TASK OBJECTIVE
Give the data below again exactly as written, but without the pictures.

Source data

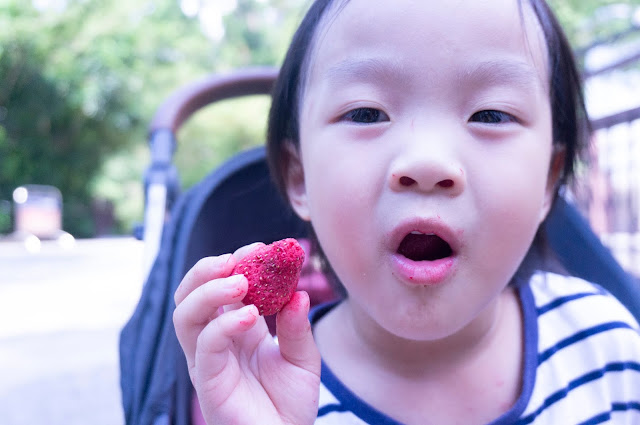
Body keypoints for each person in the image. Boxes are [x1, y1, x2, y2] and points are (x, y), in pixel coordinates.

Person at [172, 0, 640, 424]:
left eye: (491, 114)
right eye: (367, 113)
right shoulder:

REPLY TO THE EXERCISE
Body keypoints for each person in the image. Boxes are [x1, y1, x2, y2] and points are (x, y), in pixel coordinates.

Person at [172, 0, 640, 424]:
left eye: (491, 114)
right eye: (367, 113)
right shoulder:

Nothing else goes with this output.